[Start of Attachment]

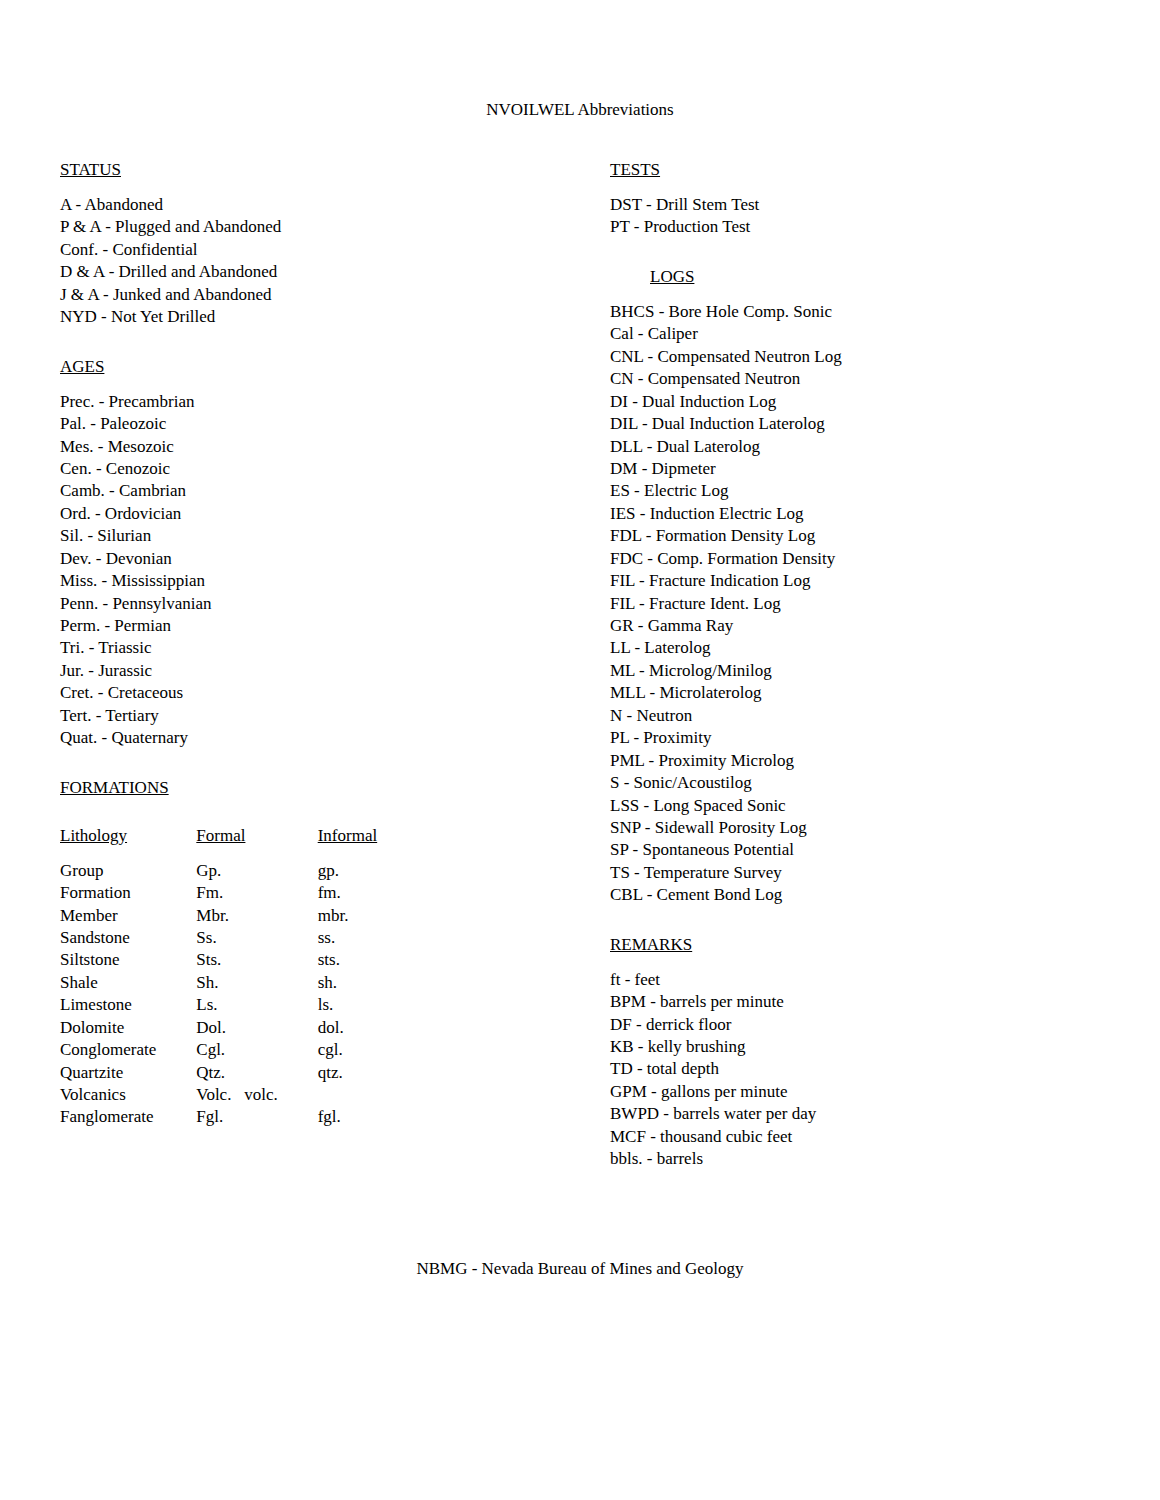NVOILWEL Abbreviations
STATUS
A - Abandoned
P & A - Plugged and Abandoned
Conf. - Confidential
D & A - Drilled and Abandoned
J & A - Junked and Abandoned
NYD - Not Yet Drilled
AGES
Prec. - Precambrian
Pal. - Paleozoic
Mes. - Mesozoic
Cen. - Cenozoic
Camb. - Cambrian
Ord. - Ordovician
Sil. - Silurian
Dev. - Devonian
Miss. - Mississippian
Penn. - Pennsylvanian
Perm. - Permian
Tri. - Triassic
Jur. - Jurassic
Cret. - Cretaceous
Tert. - Tertiary
Quat. - Quaternary
FORMATIONS
| Lithology | Formal | Informal |
| --- | --- | --- |
| Group | Gp. | gp. |
| Formation | Fm. | fm. |
| Member | Mbr. | mbr. |
| Sandstone | Ss. | ss. |
| Siltstone | Sts. | sts. |
| Shale | Sh. | sh. |
| Limestone | Ls. | ls. |
| Dolomite | Dol. | dol. |
| Conglomerate | Cgl. | cgl. |
| Quartzite | Qtz. | qtz. |
| Volcanics | Volc. volc. | |
| Fanglomerate | Fgl. | fgl. |
TESTS
DST - Drill Stem Test
PT - Production Test
LOGS
BHCS - Bore Hole Comp. Sonic
Cal - Caliper
CNL - Compensated Neutron Log
CN - Compensated Neutron
DI - Dual Induction Log
DIL - Dual Induction Laterolog
DLL - Dual Laterolog
DM - Dipmeter
ES - Electric Log
IES - Induction Electric Log
FDL - Formation Density Log
FDC - Comp. Formation Density
FIL - Fracture Indication Log
FIL - Fracture Ident. Log
GR - Gamma Ray
LL - Laterolog
ML - Microlog/Minilog
MLL - Microlaterolog
N - Neutron
PL - Proximity
PML - Proximity Microlog
S - Sonic/Acoustilog
LSS - Long Spaced Sonic
SNP - Sidewall Porosity Log
SP - Spontaneous Potential
TS - Temperature Survey
CBL - Cement Bond Log
REMARKS
ft - feet
BPM - barrels per minute
DF - derrick floor
KB - kelly brushing
TD - total depth
GPM - gallons per minute
BWPD - barrels water per day
MCF - thousand cubic feet
bbls. - barrels
NBMG - Nevada Bureau of Mines and Geology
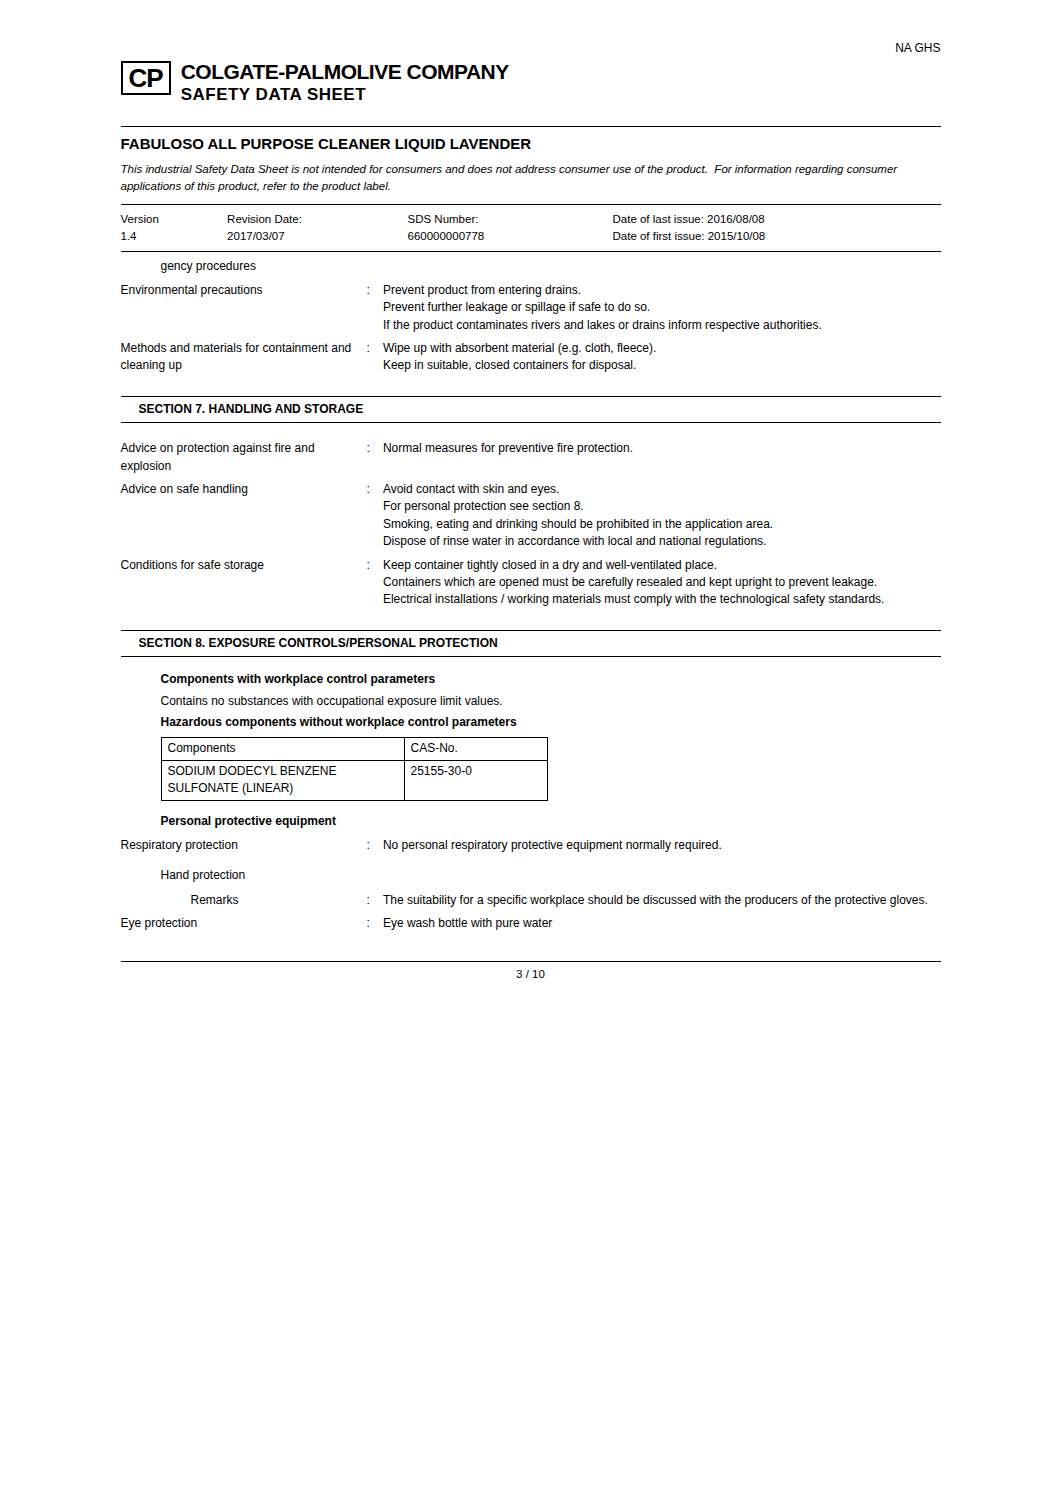NA GHS
CP
COLGATE-PALMOLIVE COMPANY
SAFETY DATA SHEET
FABULOSO ALL PURPOSE CLEANER LIQUID LAVENDER
This industrial Safety Data Sheet is not intended for consumers and does not address consumer use of the product. For information regarding consumer applications of this product, refer to the product label.
| Version 1.4 | Revision Date: 2017/03/07 | SDS Number: 660000000778 | Date of last issue: 2016/08/08 Date of first issue: 2015/10/08 |
gency procedures
| Environmental precautions | : | Prevent product from entering drains. Prevent further leakage or spillage if safe to do so. If the product contaminates rivers and lakes or drains inform respective authorities. |
| Methods and materials for containment and cleaning up | : | Wipe up with absorbent material (e.g. cloth, fleece). Keep in suitable, closed containers for disposal. |
SECTION 7. HANDLING AND STORAGE
| Advice on protection against fire and explosion | : | Normal measures for preventive fire protection. |
| Advice on safe handling | : | Avoid contact with skin and eyes. For personal protection see section 8. Smoking, eating and drinking should be prohibited in the application area. Dispose of rinse water in accordance with local and national regulations. |
| Conditions for safe storage | : | Keep container tightly closed in a dry and well-ventilated place. Containers which are opened must be carefully resealed and kept upright to prevent leakage. Electrical installations / working materials must comply with the technological safety standards. |
SECTION 8. EXPOSURE CONTROLS/PERSONAL PROTECTION
Components with workplace control parameters
Contains no substances with occupational exposure limit values.
Hazardous components without workplace control parameters
| Components | CAS-No. |
| SODIUM DODECYL BENZENE SULFONATE (LINEAR) | 25155-30-0 |
Personal protective equipment
| Respiratory protection | : | No personal respiratory protective equipment normally required. |
Hand protection
| Remarks | : | The suitability for a specific workplace should be discussed with the producers of the protective gloves. |
| Eye protection | : | Eye wash bottle with pure water |
3 / 10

[End of Attachment]

Pictures stay out; output the lines from the top of the listing above through the line containing "Shale | Sh. | sh. |", exactly as they stand.

NVOILWEL Abbreviations
STATUS
A - Abandoned
P & A - Plugged and Abandoned
Conf. - Confidential
D & A - Drilled and Abandoned
J & A - Junked and Abandoned
NYD - Not Yet Drilled
AGES
Prec. - Precambrian
Pal. - Paleozoic
Mes. - Mesozoic
Cen. - Cenozoic
Camb. - Cambrian
Ord. - Ordovician
Sil. - Silurian
Dev. - Devonian
Miss. - Mississippian
Penn. - Pennsylvanian
Perm. - Permian
Tri. - Triassic
Jur. - Jurassic
Cret. - Cretaceous
Tert. - Tertiary
Quat. - Quaternary
FORMATIONS
| Lithology | Formal | Informal |
| --- | --- | --- |
| Group | Gp. | gp. |
| Formation | Fm. | fm. |
| Member | Mbr. | mbr. |
| Sandstone | Ss. | ss. |
| Siltstone | Sts. | sts. |
| Shale | Sh. | sh. |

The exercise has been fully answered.